In your bulletin is a drawing of the "Trinity of Relationships." Please consider prayerfully which of these three essential relationships needs your attention this week. Let’s take a moment right now. This is just between you and God. Let me strongly encourage you to especially consider the relationships you have with other church members. Is there is something that is not right in your relationship with someone here? Be real with God and with yourself about the need for reconciliation. Take a deep, gentle breath. Exhale slowly. Close your eyes. Simply ask God, “Where do you want to work in my relationships?” Just listen for a moment. Ask God for help to make things right again. [Pause for one minute] Has God put someone on your heart in our church? This is one way we could begin anew in a relationship that needs a fresh start.

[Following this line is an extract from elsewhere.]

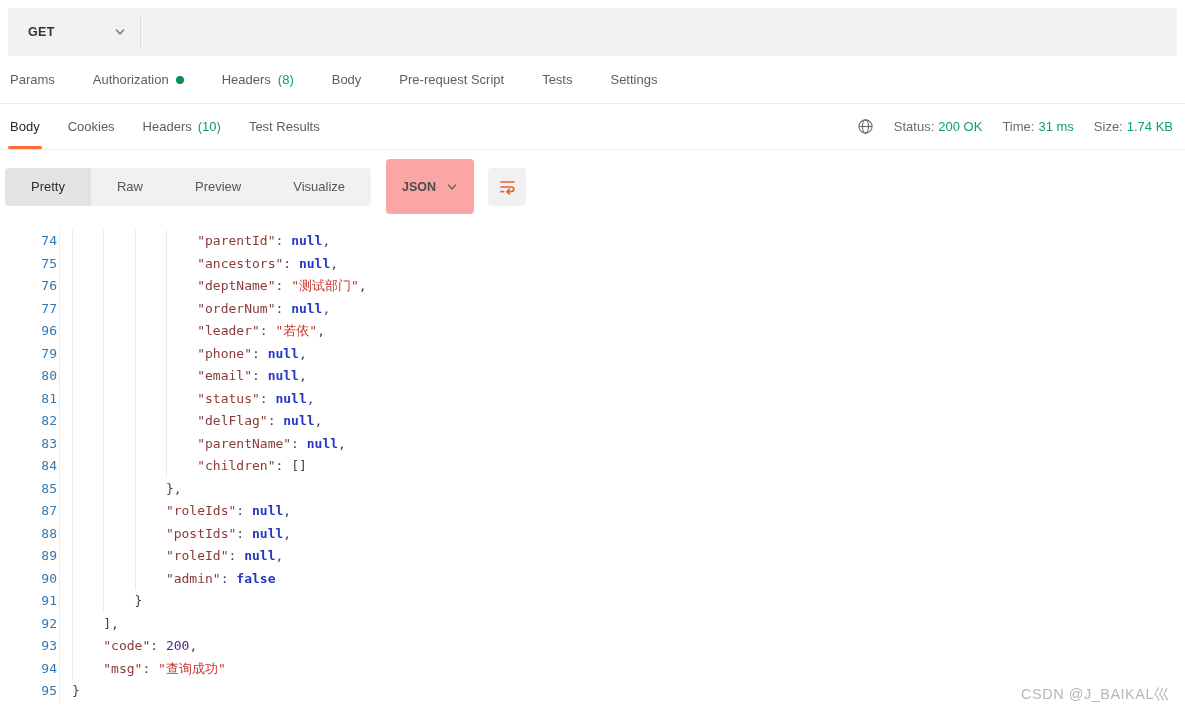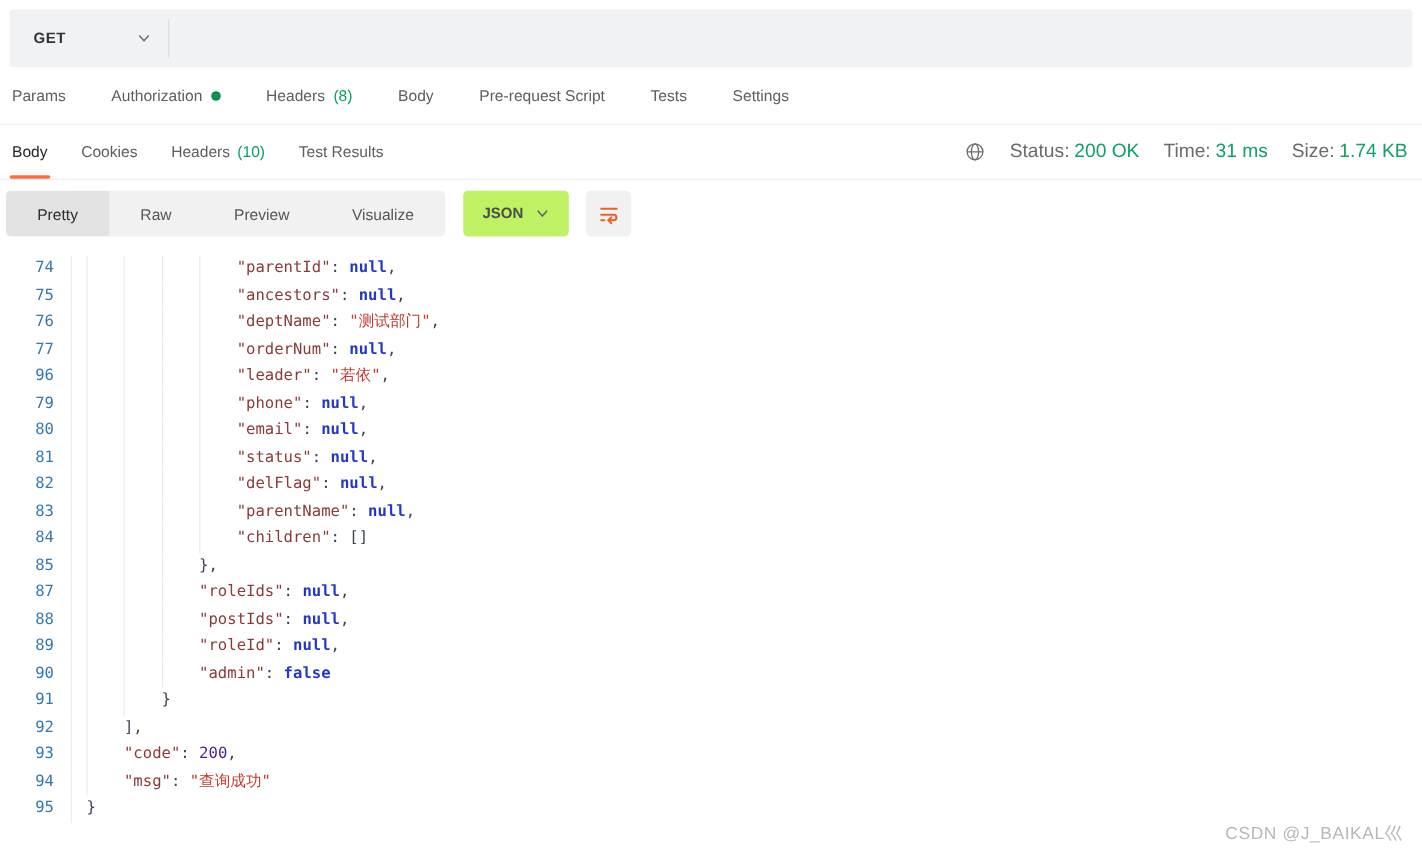"Status: 200 OK" .resp-meta { font-size: 16px -> 13px }
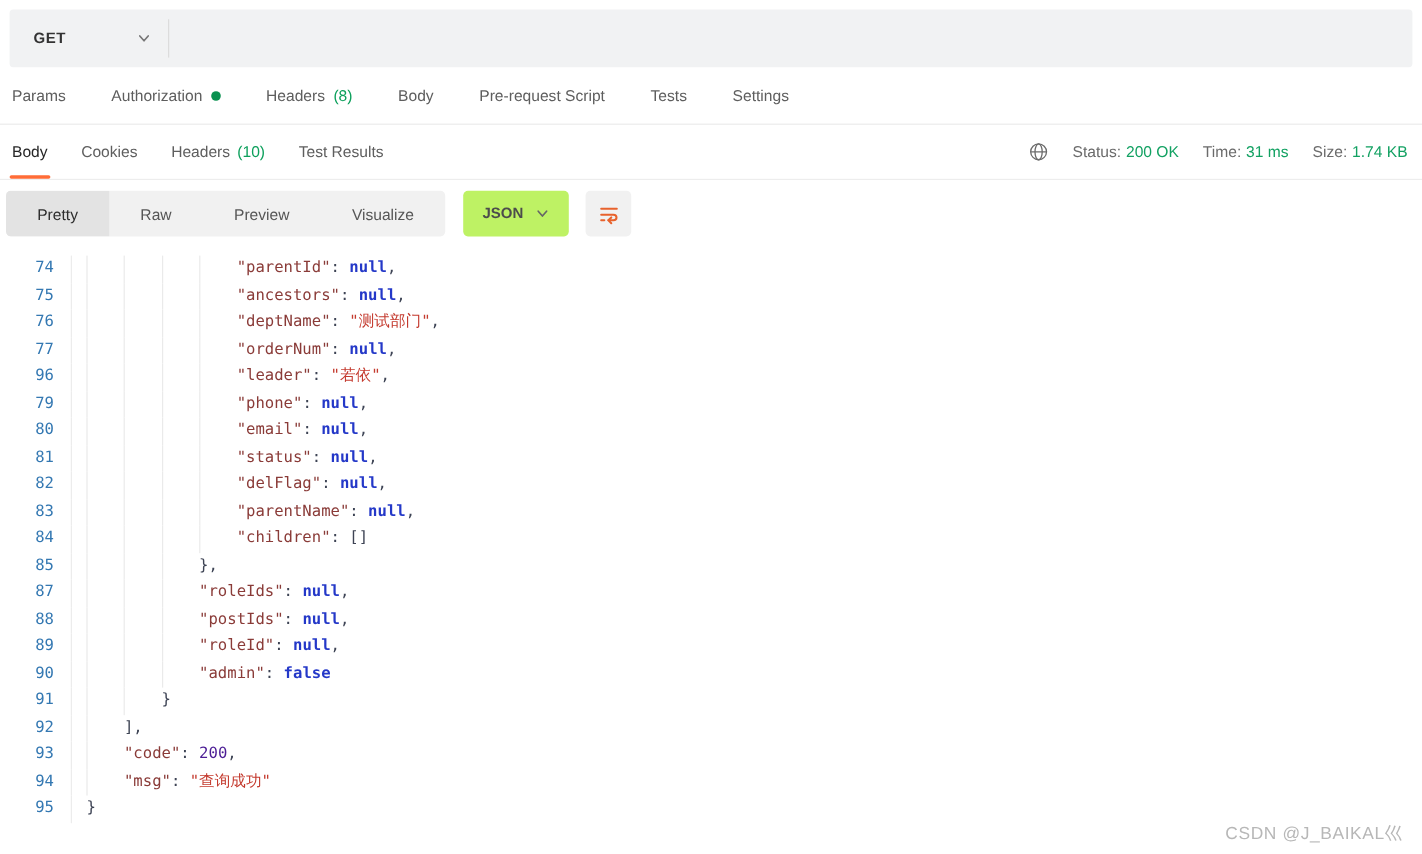"JSON" .lang-select { background: #bef264 -> #fca5a5; height: 38px -> 55px }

One of my colleagues pastors a church that has been growing a lot. They had been adding several members a month but that suddenly stopped. Visitors came but they wouldn't join. The pastor finally asked a visitor to tell him what was keeping them from becoming a part of the church. They confessed, "We like the church, but . . . it's cold!" And they were right. The church members talked about being a friendly church, but the crossed arms said otherwise. Visitors didn't have to know all the details. They could sense people were tense. They could tell members were angry with each other. They could feel that forgiveness was being withheld. Members' energy was not going to new people because members were wrapped up in the conflict of the church.
The pastor realized his own lack of forgiveness was contributing to the big chill. He and another leader in the church had a conflict that was causing ill feelings. It was one of those heads-butting, arms-crossed tensions. The pastor mustered his courage, prayed, and called on the man he was at odds with. The pastor did his part in resolving the issue. In the following weeks, 2 people joined the church, and 4 more the next week. The visitors who had complained about the coldness of the church were two of the new members. When the pastor asked why they joined, they said, "It felt right all of a sudden."
When we stand in God's love, when we stand together, and when we stand for people who need to know Jesus Christ, it's Pentecost all over again. It IS right all of a sudden. It is all that is required, and everything that is needed, for the Spirit to work through us.
At this table where the bread is broken we are reminded that reconciliation with God came not through our perfection but through the broken places of the world. As we gather at this table let us be reminded of those relationships that are in need of healing. If God has put someone on our heart then may this table be the place where healing and reconciliation will begin. May God who overcame death, overcome the places which seem irrevocably broken in our lives and in our community. Amen? Amen!